Our experts will begin the collaborative research project by meeting with your team to discuss the overall goals of the project, the HTS assay design, makeup of the initial screening library, and any initial screening results should you already have them. We can then help you design an initial screening library or follow-on/focused libraries and/or analyze the hits you have to select the most promising leads for further development.

We understand the quality of your screening library significantly impacts your results. It is important to consider not only the chemical space appropriate for your target, but also the physiochemical properties of the compounds themselves. Successful translation from hit to lead requires that the compound have appropriate ADMET and PK properties. We can use our industry-leading ADMET Predictor platform to predict important ADMET and PK properties and limit library constituents to only those meeting defined thresholds, thus increasing the likelihood of hits that are lead-like/drug-like. We can also filter results by commercial availability, whether it be fully enumerated compounds or building blocks for combinatorial chemistry approaches.

We can also help design follow-on or focused library builds after a diverse compound library HTS. Using data derived from the initial hit population, we can apply our combinatorial chemistry library enumeration tool in the MedChem Studio™ Module to create virtual libraries and work with you to facilitate purchase of compounds to build that library.

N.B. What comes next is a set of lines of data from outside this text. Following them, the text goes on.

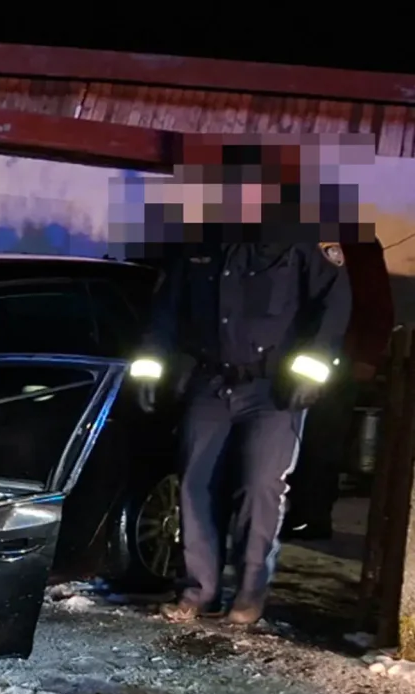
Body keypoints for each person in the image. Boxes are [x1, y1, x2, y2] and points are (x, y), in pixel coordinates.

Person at [130, 150, 353, 625]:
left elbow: (332, 312)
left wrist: (310, 374)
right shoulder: (201, 242)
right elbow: (166, 315)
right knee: (195, 485)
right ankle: (197, 592)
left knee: (259, 489)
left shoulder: (303, 239)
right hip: (211, 382)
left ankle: (248, 598)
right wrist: (152, 369)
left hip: (274, 390)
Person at [282, 240, 393, 540]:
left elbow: (376, 305)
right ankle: (295, 512)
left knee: (321, 439)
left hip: (337, 357)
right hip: (288, 355)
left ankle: (311, 515)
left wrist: (366, 357)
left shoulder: (356, 243)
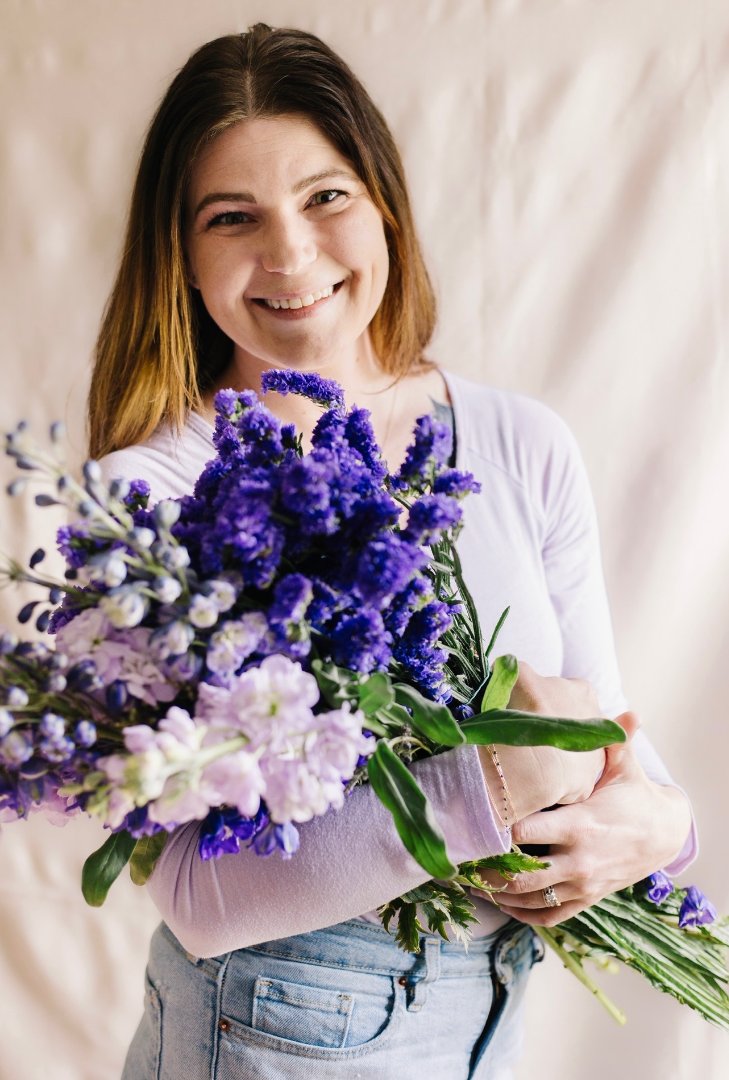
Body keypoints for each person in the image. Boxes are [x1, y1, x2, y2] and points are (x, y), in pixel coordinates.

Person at [93, 25, 695, 1080]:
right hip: (275, 1029)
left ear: (384, 205)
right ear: (181, 257)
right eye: (233, 219)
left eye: (326, 197)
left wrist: (662, 826)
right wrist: (484, 793)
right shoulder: (151, 499)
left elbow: (605, 745)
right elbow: (195, 896)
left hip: (488, 1017)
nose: (290, 255)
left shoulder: (518, 444)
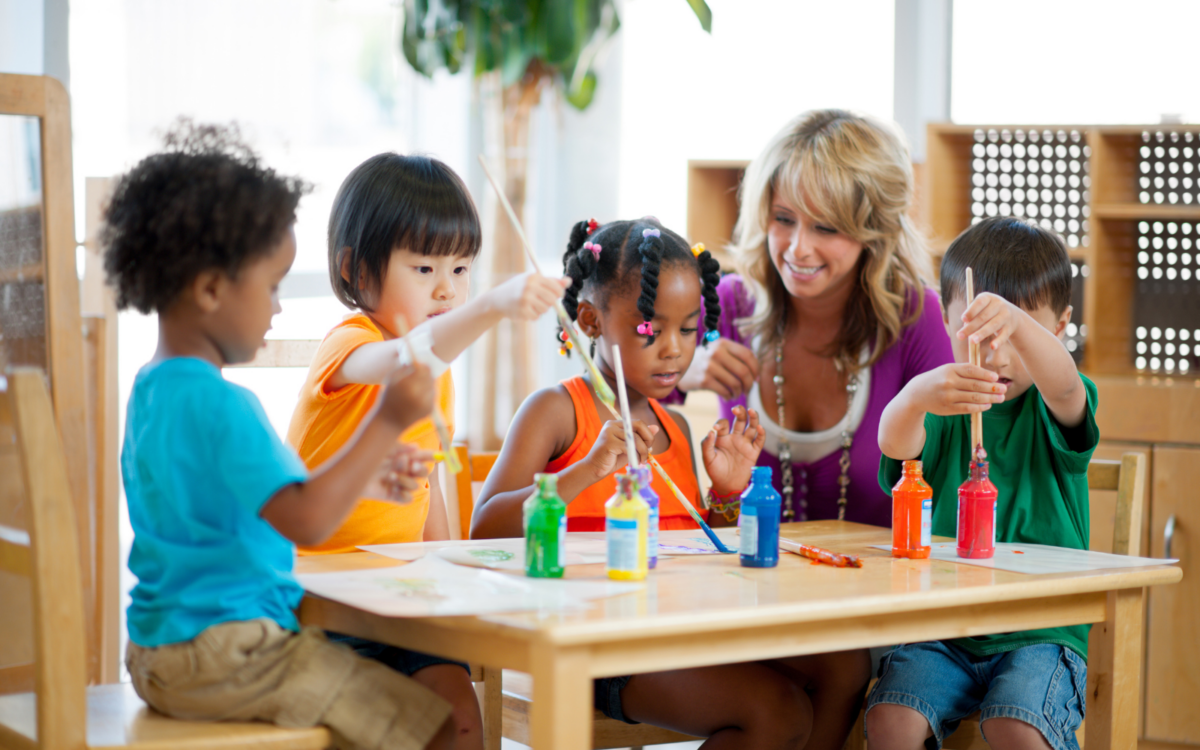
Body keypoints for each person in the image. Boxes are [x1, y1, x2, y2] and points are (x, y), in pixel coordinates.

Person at [107, 122, 455, 749]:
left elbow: (249, 503)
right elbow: (309, 523)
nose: (278, 307)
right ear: (211, 289)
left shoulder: (152, 391)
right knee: (436, 728)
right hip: (229, 651)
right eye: (270, 287)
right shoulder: (222, 404)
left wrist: (369, 472)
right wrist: (386, 421)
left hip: (157, 648)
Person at [472, 218, 869, 750]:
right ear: (589, 320)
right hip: (595, 646)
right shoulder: (555, 412)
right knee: (777, 712)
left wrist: (729, 495)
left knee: (846, 664)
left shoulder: (677, 427)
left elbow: (701, 555)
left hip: (681, 630)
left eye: (688, 330)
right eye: (649, 330)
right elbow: (483, 531)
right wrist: (585, 472)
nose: (673, 350)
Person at [286, 152, 568, 750]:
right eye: (423, 268)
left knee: (461, 720)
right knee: (380, 727)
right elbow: (406, 355)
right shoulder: (352, 344)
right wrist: (490, 305)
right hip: (320, 601)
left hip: (400, 594)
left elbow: (427, 486)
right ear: (356, 270)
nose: (448, 288)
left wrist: (451, 567)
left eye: (463, 269)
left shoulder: (437, 372)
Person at [869, 216, 1097, 750]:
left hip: (1042, 630)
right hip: (943, 631)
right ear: (946, 323)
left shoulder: (1053, 401)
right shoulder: (943, 405)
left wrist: (1015, 321)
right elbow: (894, 447)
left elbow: (1064, 384)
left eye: (1015, 335)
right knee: (891, 720)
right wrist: (912, 398)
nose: (993, 353)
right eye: (975, 333)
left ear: (1059, 326)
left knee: (1014, 721)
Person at [674, 109, 953, 527]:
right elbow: (617, 410)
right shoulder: (725, 304)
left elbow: (951, 471)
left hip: (882, 588)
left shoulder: (914, 317)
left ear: (873, 231)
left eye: (825, 227)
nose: (797, 249)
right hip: (750, 580)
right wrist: (679, 372)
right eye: (784, 219)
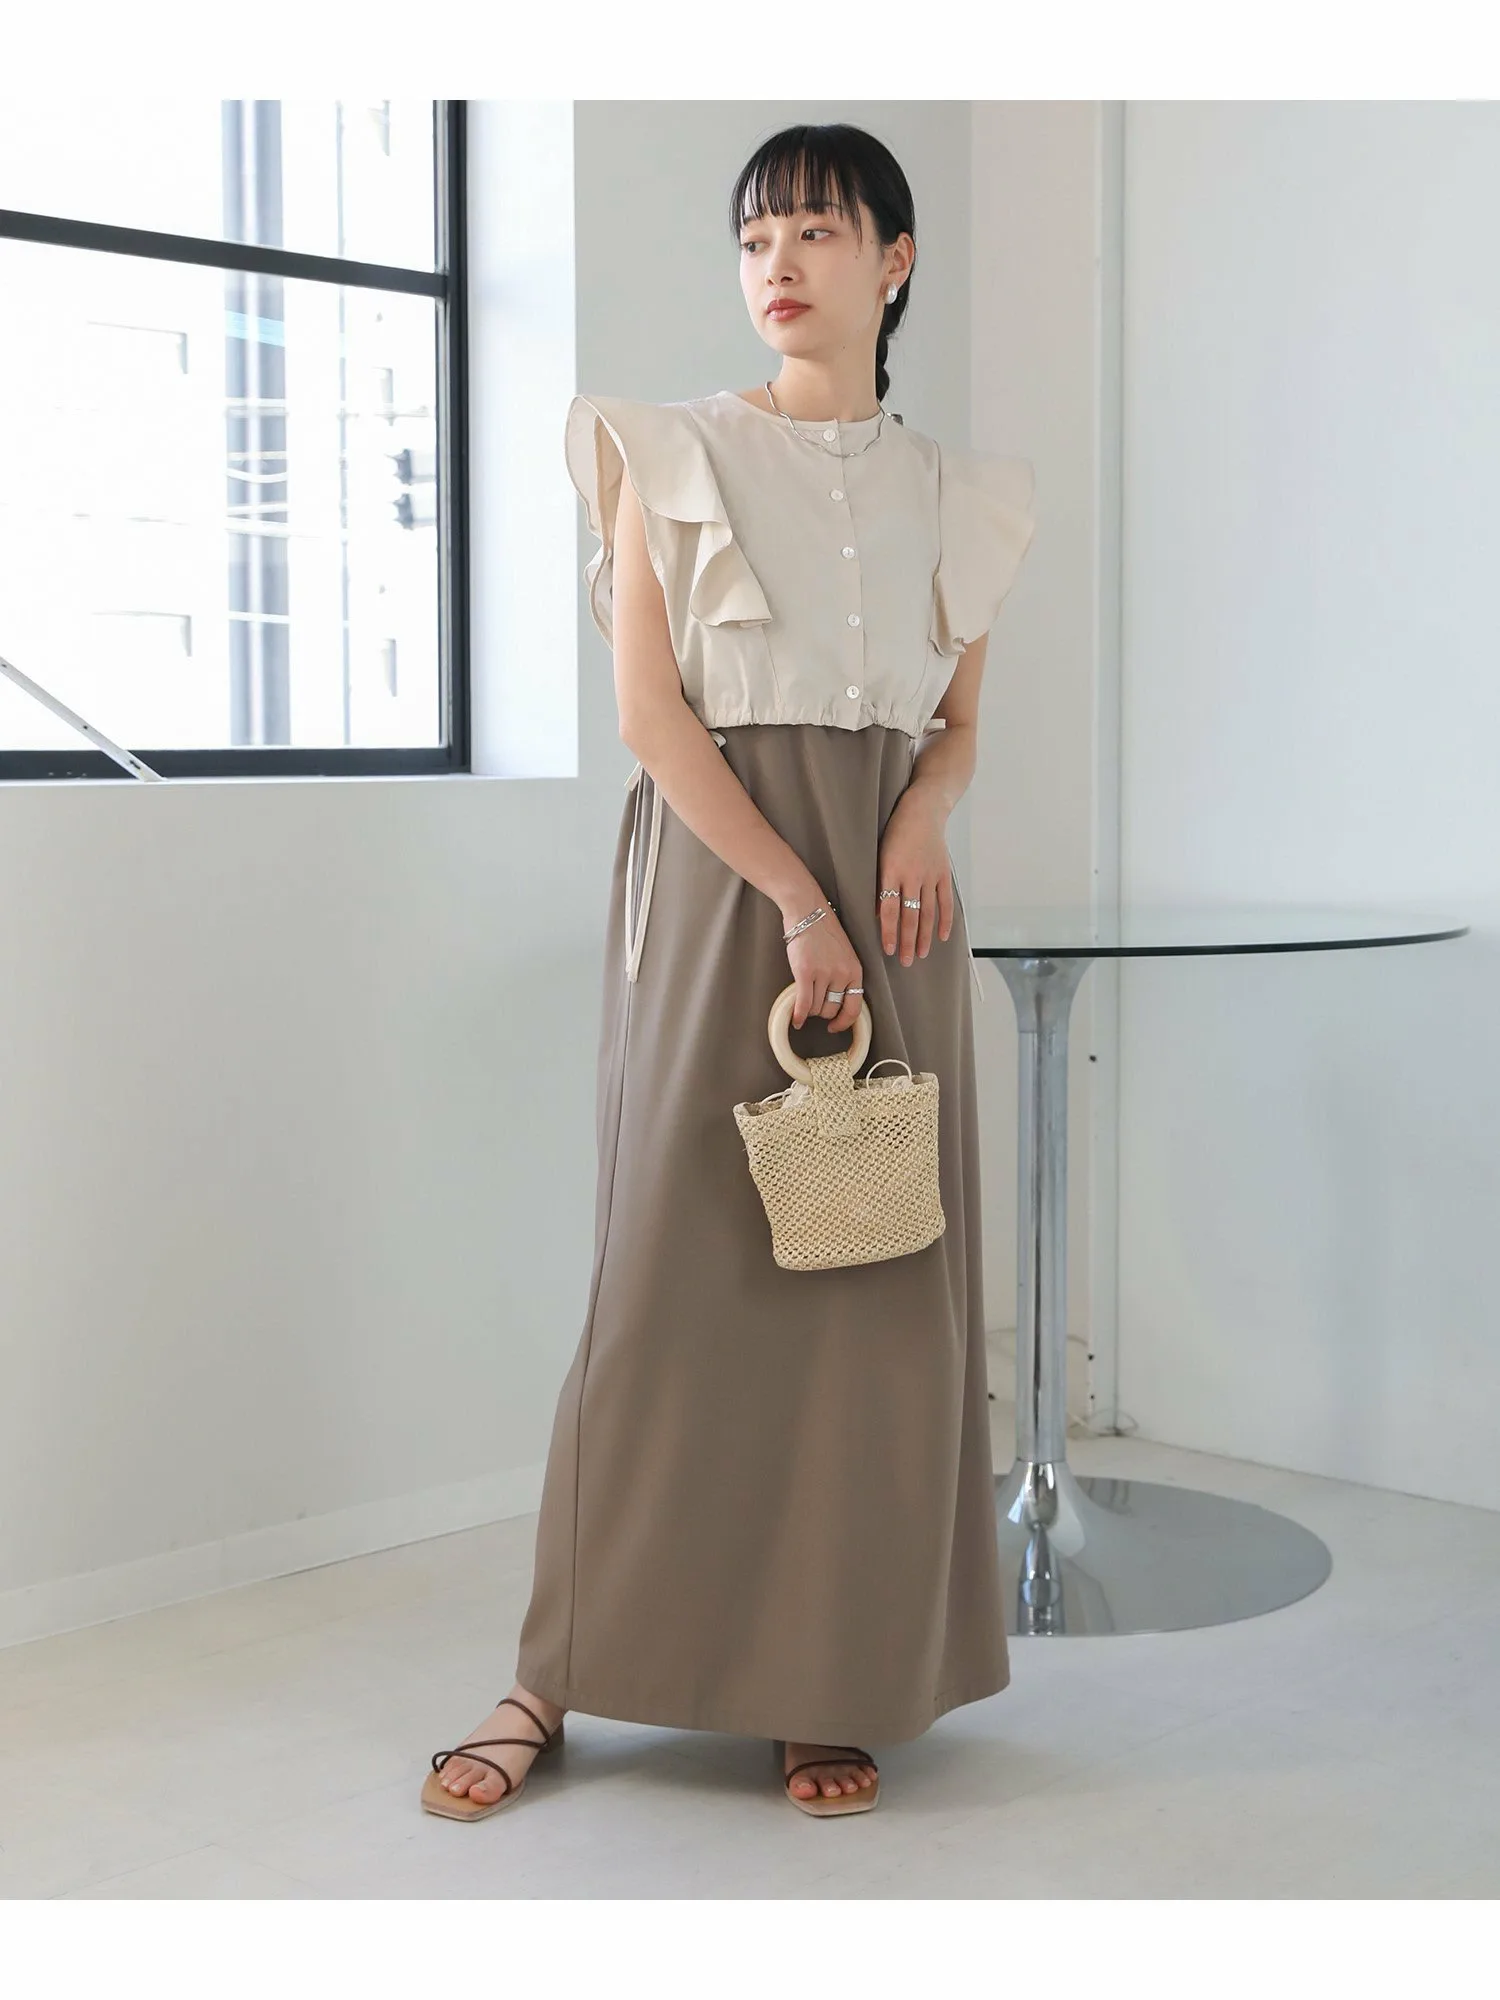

Analyzing the results of a HTS campaign is also a crucial step in the lead discovery process. Our team has tools to streamline HTS hit analysis and maximize the chance of downstream success. As a first step, we can quickly and accurately predict more than 100 important PK and ADMET properties for every hit, including our unrivalled pKa prediction, bioavailability, as well as synthetic difficulty. We also provide easy-to-comprehend risk plots for ADMET Risk™, toxicity risk, CYP inhibition risk, and more. We can generate classes containing the same scaffold, predict those same classes, and compare relative activity and risk among the classes. This can help with the selection of a lead scaffold or scaffolds for further optimization. Furthermore, MMPA can be performed to identify important activity cliffs to guide future evolution of the lead molecule(s).

Let us help your team decide the best candidates for further testing and optimization. Data from HTS campaigns can also be used to build QSAR models using ADMET Modeler™, which can help inform additional library builds and medicinal chemistry optimization efforts.

A typical project begins by meeting with your team to discuss the overall goals of the project and data you have generated that could be used for model building. We can also perform a careful review of the academic and patent literature around your target, and curate and add relevant data from the literature to increase the size of our dataset and improve the predictive ability of models we build. Any data we discover will be discussed with you to ensure its validity and appropriateness for incorporation into models. We will also work with you to decide how the data should be divided for training and testing, and what method(s) are most appropriate for parsing of the data.

After collaboratively curating the dataset, we will carefully standardize all data by neutralizing compounds, finding preferred tautomers, removing metal ions and salts, and removing duplicates. Next, we will use our custom AI/ML algorithms to serially develop predictive models, using results from one round of builds to inform subsequent builds. We have a variety of techniques to generate both classification and regression models to ensure the best possible models are created.

We can also predict a spectrum of ADMET and PK properties with ADMET Predictor®, including pKa(s), solubility vs. pH, logD vs. pH, CYP & UGT metabolism/inhibition, Ames mutagenicity, skin and respiratory sensitivity, rat and mouse TD50, and much more. Descriptor and structure sensitivity analysis (DSA and SSA) tools can then be used to determine what atomic and molecular parameters contribute most to the QSAR/QSPR models and which atoms in individual structures contribute most to the model score, which can be used to guide future lead optimization efforts.